◆ **Exercise text**
|---|

If MPs disagree with their respective party’s policies, they are free to challenge these policies within party structures but in terms of the constitutional convention recognizing the office of Whip they are prohibited from bringing the demise of their own government.
Where they disagree with their own government’s policies, they are fully entitled to voice their concerns within the parliamentary group or party structures. If their views are brushed aside, totally ignored or rejected with disdain, then they do not have a right to declare war in the House on their own Prime Minister and government. For although they have been elected to the House, they did so on the party ticket. Were it not for the party which accepted them in its fold, in all probability they would never have made it to the House on their own steam as independent candidates. Hence, as representatives of electors they cannot ignore the fact that their primary allegiance is to the political party from which they hail and that they form part of a team.
Their discordance with the party, howsoever principled, correct, objective and representative of the national interest, is subdued by the wider picture – the political party’s direction as communicated to them by the Whip. The proper conduct where an MP is not willing to accept to submit him/herself to such direction is unquestionably to resign. But in Malta the culture of resignation is anathema to the political class. The political slogan of an MP was and remains: ‘Once an MP, always an MP’, at least until s/he is voted out of office by the electorate!
Our political parties – in the interest of governability – should well consider constitutionalising the office of Whip and Assistant Whip in our Constitution together with outlining their rights and duties to ensure that there is no repetition of these past episodes, which bring the governance of a whole country to a standstill, place it at the mercy of a sole or handful of MPs irrespective of the genuineness of their claims and detract the political class from addressing issues which are more fundamental to the governance of the state than the political uncertainties rebellious MPs bring about through party disloyalty.

|---|

◆ **Excerpted records**
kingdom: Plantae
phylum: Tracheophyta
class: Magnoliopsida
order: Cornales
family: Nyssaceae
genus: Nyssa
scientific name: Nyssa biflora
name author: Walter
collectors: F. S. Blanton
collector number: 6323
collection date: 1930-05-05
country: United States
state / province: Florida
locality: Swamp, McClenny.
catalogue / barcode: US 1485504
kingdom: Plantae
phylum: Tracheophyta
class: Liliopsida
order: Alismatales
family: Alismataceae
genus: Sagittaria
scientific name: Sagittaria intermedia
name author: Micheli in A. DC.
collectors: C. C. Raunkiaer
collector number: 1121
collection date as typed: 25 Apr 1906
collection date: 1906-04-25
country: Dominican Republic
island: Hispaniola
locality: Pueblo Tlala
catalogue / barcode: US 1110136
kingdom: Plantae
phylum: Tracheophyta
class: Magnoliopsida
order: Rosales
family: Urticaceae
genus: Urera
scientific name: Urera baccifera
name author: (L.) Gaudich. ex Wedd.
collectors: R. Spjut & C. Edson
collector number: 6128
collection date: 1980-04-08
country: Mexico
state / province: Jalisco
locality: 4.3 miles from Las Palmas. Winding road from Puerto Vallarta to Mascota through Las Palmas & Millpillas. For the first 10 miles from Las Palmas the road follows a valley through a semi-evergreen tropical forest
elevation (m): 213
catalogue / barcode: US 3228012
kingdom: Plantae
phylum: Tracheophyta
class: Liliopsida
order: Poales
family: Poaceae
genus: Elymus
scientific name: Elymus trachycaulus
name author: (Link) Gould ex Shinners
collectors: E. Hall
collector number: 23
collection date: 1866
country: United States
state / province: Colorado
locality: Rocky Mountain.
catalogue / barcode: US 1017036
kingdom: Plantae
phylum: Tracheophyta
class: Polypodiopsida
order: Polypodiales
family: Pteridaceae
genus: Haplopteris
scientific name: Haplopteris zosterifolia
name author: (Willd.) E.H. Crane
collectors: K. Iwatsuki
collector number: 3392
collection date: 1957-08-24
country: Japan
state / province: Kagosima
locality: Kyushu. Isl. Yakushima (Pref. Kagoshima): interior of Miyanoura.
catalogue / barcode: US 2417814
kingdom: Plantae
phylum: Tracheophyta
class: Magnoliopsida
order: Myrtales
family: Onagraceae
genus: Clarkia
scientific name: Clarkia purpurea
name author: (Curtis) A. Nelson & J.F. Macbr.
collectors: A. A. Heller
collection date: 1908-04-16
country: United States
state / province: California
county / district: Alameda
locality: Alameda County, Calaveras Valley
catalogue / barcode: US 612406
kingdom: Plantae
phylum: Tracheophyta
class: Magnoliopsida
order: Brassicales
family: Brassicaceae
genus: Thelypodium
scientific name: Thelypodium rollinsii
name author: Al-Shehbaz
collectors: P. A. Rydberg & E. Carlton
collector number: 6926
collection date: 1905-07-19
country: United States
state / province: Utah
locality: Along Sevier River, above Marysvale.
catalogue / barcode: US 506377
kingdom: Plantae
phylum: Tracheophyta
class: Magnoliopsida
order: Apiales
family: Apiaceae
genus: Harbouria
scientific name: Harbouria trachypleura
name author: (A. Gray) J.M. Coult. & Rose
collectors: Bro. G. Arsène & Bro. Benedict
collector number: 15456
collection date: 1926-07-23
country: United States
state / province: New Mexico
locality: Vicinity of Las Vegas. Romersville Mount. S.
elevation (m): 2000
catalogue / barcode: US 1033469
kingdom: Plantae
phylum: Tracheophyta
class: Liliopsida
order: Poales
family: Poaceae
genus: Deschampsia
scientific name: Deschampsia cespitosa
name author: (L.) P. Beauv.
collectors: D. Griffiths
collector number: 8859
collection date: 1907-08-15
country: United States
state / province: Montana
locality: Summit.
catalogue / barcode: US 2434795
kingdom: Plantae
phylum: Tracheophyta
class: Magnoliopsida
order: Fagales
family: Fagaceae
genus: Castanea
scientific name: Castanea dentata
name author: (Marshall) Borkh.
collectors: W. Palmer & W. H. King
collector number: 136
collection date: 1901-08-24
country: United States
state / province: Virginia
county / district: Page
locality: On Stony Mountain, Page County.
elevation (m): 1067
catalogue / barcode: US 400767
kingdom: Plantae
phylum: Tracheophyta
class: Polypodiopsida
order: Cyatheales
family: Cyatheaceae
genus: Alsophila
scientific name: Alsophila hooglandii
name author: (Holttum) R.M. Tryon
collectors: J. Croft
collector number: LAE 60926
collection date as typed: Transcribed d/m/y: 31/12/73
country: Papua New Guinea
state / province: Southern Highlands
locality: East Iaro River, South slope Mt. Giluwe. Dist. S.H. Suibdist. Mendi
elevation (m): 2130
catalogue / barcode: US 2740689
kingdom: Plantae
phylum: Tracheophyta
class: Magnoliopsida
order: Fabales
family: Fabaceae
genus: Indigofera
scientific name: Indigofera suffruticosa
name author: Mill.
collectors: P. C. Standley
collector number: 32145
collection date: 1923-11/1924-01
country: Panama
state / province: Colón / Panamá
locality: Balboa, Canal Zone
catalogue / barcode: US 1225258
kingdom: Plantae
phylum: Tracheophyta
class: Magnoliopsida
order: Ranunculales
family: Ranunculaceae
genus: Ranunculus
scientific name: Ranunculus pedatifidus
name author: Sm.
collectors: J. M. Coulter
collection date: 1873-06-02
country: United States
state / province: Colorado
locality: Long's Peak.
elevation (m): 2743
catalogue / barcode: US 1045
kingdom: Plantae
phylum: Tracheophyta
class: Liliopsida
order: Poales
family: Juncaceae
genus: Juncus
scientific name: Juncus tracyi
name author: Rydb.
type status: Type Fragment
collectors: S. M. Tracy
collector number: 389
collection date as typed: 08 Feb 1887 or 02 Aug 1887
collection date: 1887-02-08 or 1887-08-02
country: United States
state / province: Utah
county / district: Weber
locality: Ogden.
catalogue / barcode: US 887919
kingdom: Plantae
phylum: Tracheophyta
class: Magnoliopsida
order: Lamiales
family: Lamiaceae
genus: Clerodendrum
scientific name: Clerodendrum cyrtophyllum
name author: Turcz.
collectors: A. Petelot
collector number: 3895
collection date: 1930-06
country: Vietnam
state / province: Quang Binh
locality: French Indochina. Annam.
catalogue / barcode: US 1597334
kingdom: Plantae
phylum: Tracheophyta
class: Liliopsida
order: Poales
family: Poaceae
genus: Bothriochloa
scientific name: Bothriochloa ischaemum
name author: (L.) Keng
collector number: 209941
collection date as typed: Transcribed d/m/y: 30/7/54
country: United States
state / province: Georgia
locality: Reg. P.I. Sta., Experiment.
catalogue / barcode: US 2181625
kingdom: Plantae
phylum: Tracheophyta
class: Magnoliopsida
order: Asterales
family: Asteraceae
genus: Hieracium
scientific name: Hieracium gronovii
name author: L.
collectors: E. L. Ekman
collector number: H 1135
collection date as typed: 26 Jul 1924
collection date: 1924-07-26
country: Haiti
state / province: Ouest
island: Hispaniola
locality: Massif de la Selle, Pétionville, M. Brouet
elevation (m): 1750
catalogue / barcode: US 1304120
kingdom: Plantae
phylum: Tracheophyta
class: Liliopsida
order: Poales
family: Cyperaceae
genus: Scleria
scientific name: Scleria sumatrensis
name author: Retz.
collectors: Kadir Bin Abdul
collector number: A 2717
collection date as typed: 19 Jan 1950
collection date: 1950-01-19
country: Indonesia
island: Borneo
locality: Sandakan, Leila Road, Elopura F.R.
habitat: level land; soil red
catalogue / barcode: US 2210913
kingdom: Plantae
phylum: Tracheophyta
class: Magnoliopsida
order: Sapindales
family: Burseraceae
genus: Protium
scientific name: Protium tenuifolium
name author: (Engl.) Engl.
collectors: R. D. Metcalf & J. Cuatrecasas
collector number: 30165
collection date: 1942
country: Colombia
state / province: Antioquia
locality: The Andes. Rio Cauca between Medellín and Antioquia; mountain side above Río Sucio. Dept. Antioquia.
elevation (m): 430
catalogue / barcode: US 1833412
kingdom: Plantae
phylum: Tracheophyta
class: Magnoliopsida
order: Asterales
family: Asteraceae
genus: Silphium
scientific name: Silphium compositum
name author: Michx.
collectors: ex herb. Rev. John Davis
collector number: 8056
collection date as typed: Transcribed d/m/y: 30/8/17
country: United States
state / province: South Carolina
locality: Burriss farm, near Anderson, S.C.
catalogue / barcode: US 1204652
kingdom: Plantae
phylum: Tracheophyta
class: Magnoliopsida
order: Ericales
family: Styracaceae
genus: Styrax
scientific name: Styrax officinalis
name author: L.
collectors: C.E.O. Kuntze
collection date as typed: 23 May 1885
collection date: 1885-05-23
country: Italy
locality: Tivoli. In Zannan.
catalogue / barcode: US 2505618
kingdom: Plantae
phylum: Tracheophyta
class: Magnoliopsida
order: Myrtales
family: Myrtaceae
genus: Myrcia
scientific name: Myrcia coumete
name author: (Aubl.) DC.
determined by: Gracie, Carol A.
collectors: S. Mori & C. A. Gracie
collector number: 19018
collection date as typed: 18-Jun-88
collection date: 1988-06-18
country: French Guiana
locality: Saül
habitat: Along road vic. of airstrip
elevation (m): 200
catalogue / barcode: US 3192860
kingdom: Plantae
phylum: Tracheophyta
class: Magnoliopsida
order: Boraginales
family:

|---|

◆ **Task requirements**
a. Please reproduce the passage on MPs and party loyalty from "If MPs disagree" up to and including "their own government.", substituting "Chief Whip" for "Whip".
b. Write a continuation of the passage on MPs and party loyalty, starting after its final sentence.

◆ **Answers for each item**
a.
If MPs disagree with their respective party’s policies, they are free to challenge these policies within party structures but in terms of the constitutional convention recognizing the office of Chief Whip they are prohibited from bringing the demise of their own government.

b.
The situation worsens where the discord is not one based on principle but on a personality clash with the party Leader or higher echelons of government, or careerism which went sour, as when MPs are denied ministerial posts or other offices or advantages. The political parties owe to the people a more serene atmosphere in the House, conducive to a proper governance of the state. In the same way that both sides of the bipolar unicameral House came together in the past, notably at least on three occasions, to resolve electoral freaks, they should come together to resolve individual freaks not only in the interest of the well-being of their own political party but also and, more importantly, in the interest of the country as a whole. They should be guided by the dictum: ‘Once bitten, twice shy’.
Misbehaviour of MPs in the House to the extent that it brings about the undoing of a government is normally neither in the interest of the political parties represented in Parliament nor of us citizens who have to witness a powerless House incapable of carrying out its constitutional duties and government’s electoral mandate. With an eight seat majority in the House, the current Labour Government does not have such a difficulty in this legislature, which has produced an out of the ordinary electoral result, but nobody knows what there is in reserve for subsequent administrations. As the adage goes, ‘prevention is better than cure’.